All lines in the data bearing the string "Azure" should be identified and copied.

▸ Items from a dataset:
════════════════
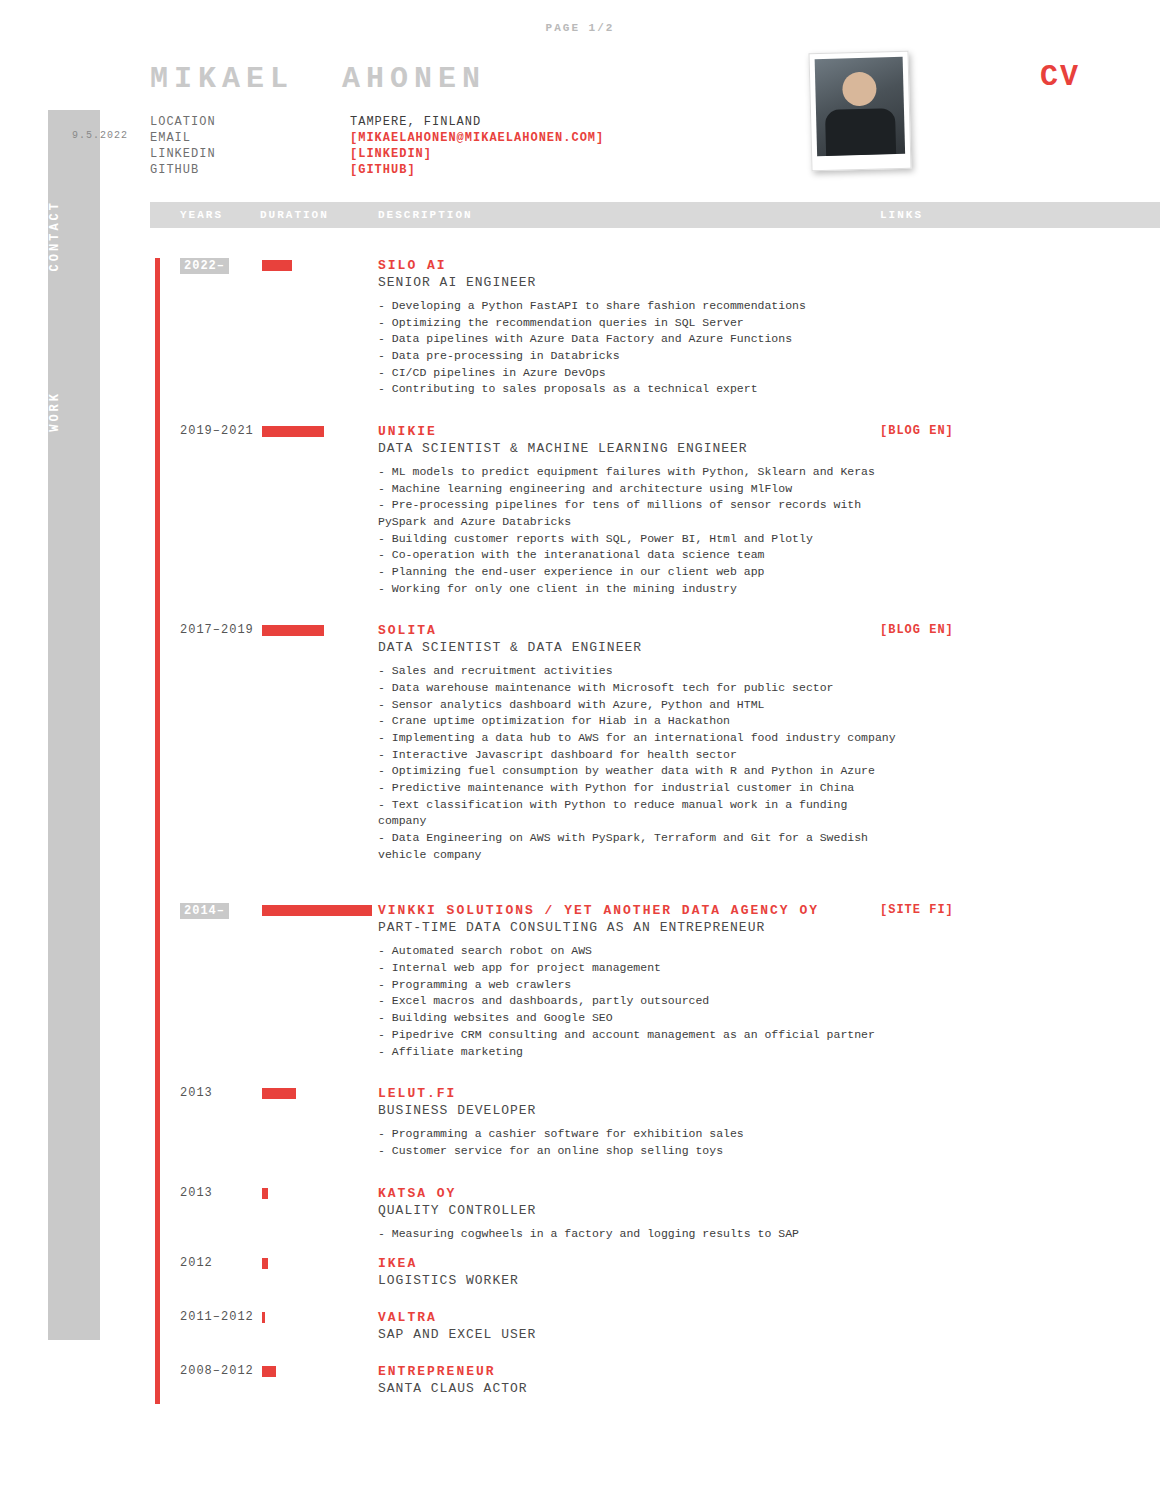PAGE 1/2
CONTACT WORK
9.5.2022
MIKAEL AHONEN
CV
| LOCATION | TAMPERE, FINLAND |
| EMAIL | [MIKAELAHONEN@MIKAELAHONEN.COM] |
| LINKEDIN | [LINKEDIN] |
| GITHUB | [GITHUB] |
YEARS DURATION DESCRIPTION LINKS
2022–
SILO AI
SENIOR AI ENGINEER
Developing a Python FastAPI to share fashion recommendations
Optimizing the recommendation queries in SQL Server
Data pipelines with Azure Data Factory and Azure Functions
Data pre-processing in Databricks
CI/CD pipelines in Azure DevOps
Contributing to sales proposals as a technical expert
2019–2021
[BLOG EN]
UNIKIE
DATA SCIENTIST & MACHINE LEARNING ENGINEER
ML models to predict equipment failures with Python, Sklearn and Keras
Machine learning engineering and architecture using MlFlow
Pre-processing pipelines for tens of millions of sensor records with PySpark and Azure Databricks
Building customer reports with SQL, Power BI, Html and Plotly
Co-operation with the interanational data science team
Planning the end-user experience in our client web app
Working for only one client in the mining industry
2017–2019
[BLOG EN]
SOLITA
DATA SCIENTIST & DATA ENGINEER
Sales and recruitment activities
Data warehouse maintenance with Microsoft tech for public sector
Sensor analytics dashboard with Azure, Python and HTML
Crane uptime optimization for Hiab in a Hackathon
Implementing a data hub to AWS for an international food industry company
Interactive Javascript dashboard for health sector
Optimizing fuel consumption by weather data with R and Python in Azure
Predictive maintenance with Python for industrial customer in China
Text classification with Python to reduce manual work in a funding company
Data Engineering on AWS with PySpark, Terraform and Git for a Swedish vehicle company
2014–
[SITE FI]
VINKKI SOLUTIONS / YET ANOTHER DATA AGENCY OY
PART-TIME DATA CONSULTING AS AN ENTREPRENEUR
Automated search robot on AWS
Internal web app for project management
Programming a web crawlers
Excel macros and dashboards, partly outsourced
Building websites and Google SEO
Pipedrive CRM consulting and account management as an official partner
Affiliate marketing
2013
LELUT.FI
BUSINESS DEVELOPER
Programming a cashier software for exhibition sales
Customer service for an online shop selling toys
2013
KATSA OY
QUALITY CONTROLLER
Measuring cogwheels in a factory and logging results to SAP
2012
IKEA
LOGISTICS WORKER
2011–2012
VALTRA
SAP AND EXCEL USER
2008–2012
ENTREPRENEUR
SANTA CLAUS ACTOR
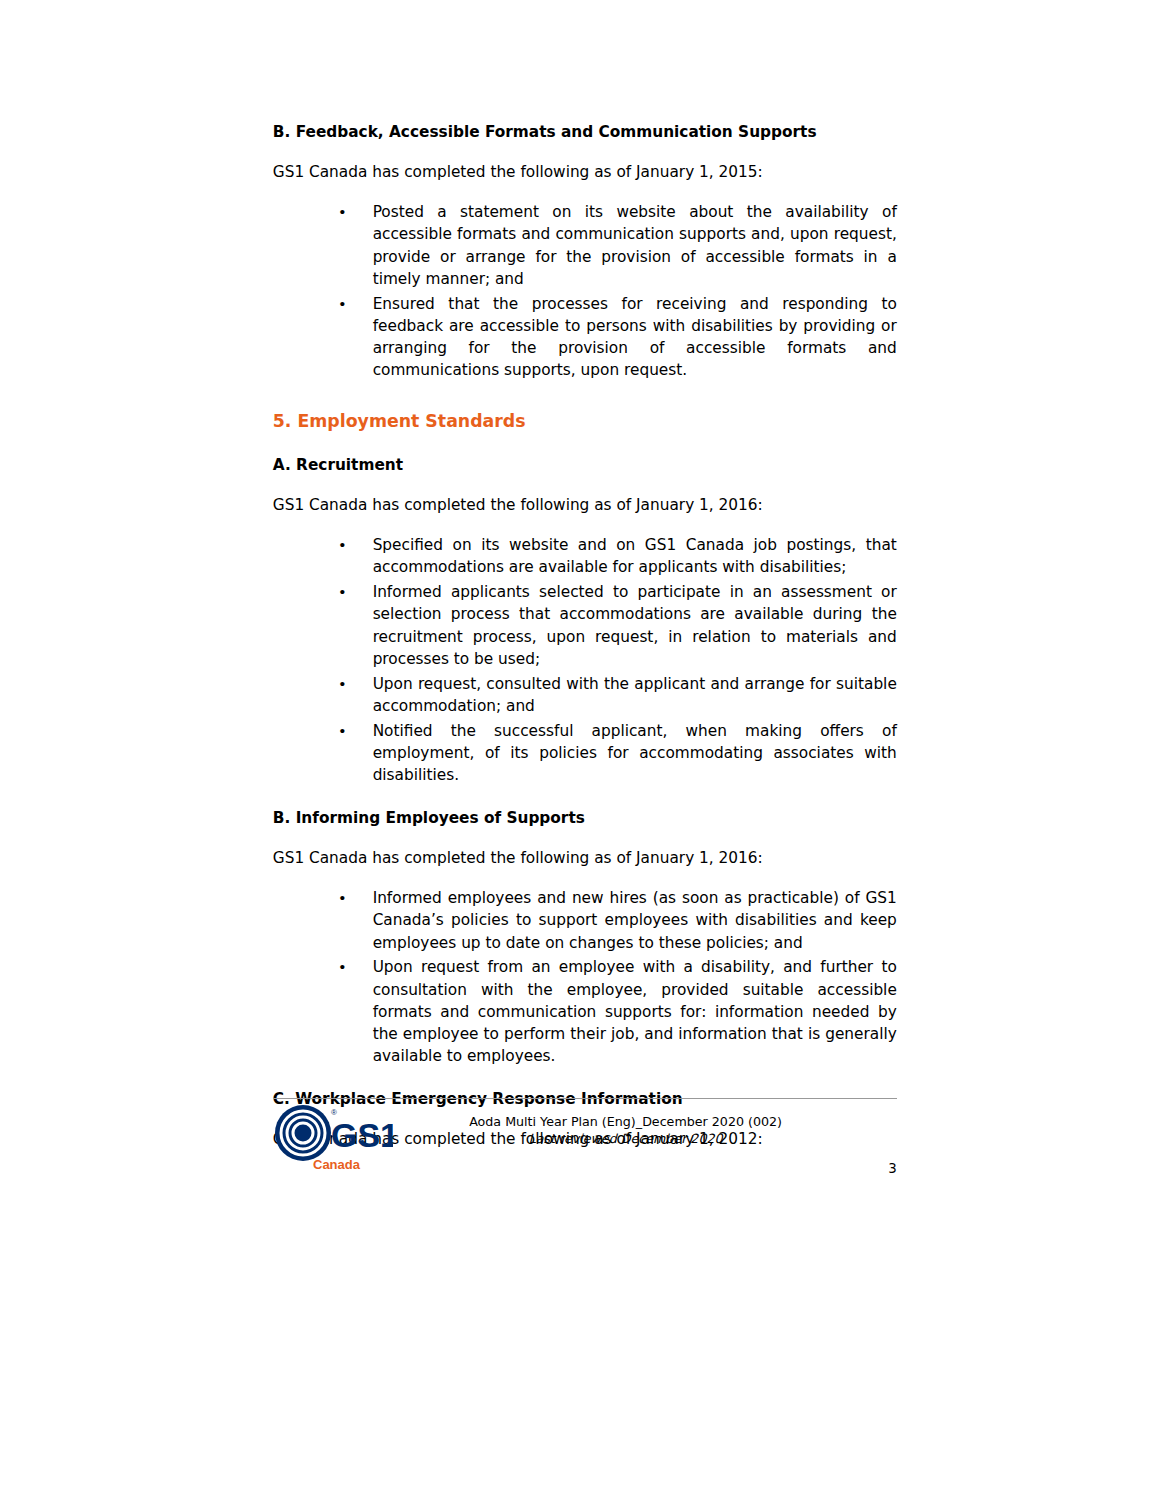B. Feedback, Accessible Formats and Communication Supports
GS1 Canada has completed the following as of January 1, 2015:
Posted a statement on its website about the availability of accessible formats and communication supports and, upon request, provide or arrange for the provision of accessible formats in a timely manner; and
Ensured that the processes for receiving and responding to feedback are accessible to persons with disabilities by providing or arranging for the provision of accessible formats and communications supports, upon request.
5. Employment Standards
A. Recruitment
GS1 Canada has completed the following as of January 1, 2016:
Specified on its website and on GS1 Canada job postings, that accommodations are available for applicants with disabilities;
Informed applicants selected to participate in an assessment or selection process that accommodations are available during the recruitment process, upon request, in relation to materials and processes to be used;
Upon request, consulted with the applicant and arrange for suitable accommodation; and
Notified the successful applicant, when making offers of employment, of its policies for accommodating associates with disabilities.
B. Informing Employees of Supports
GS1 Canada has completed the following as of January 1, 2016:
Informed employees and new hires (as soon as practicable) of GS1 Canada’s policies to support employees with disabilities and keep employees up to date on changes to these policies; and
Upon request from an employee with a disability, and further to consultation with the employee, provided suitable accessible formats and communication supports for: information needed by the employee to perform their job, and information that is generally available to employees.
C. Workplace Emergency Response Information
GS1 Canada has completed the following as of January 1, 2012:
GS1 ® Canada
Aoda Multi Year Plan (Eng)_December 2020 (002)
Last reviewed December 2020
3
════════════════
▸ Written answer:
Data pipelines with Azure Data Factory and Azure Functions
CI/CD pipelines in Azure DevOps
Pre-processing pipelines for tens of millions of sensor records with PySpark and Azure Databricks
Sensor analytics dashboard with Azure, Python and HTML
Optimizing fuel consumption by weather data with R and Python in Azure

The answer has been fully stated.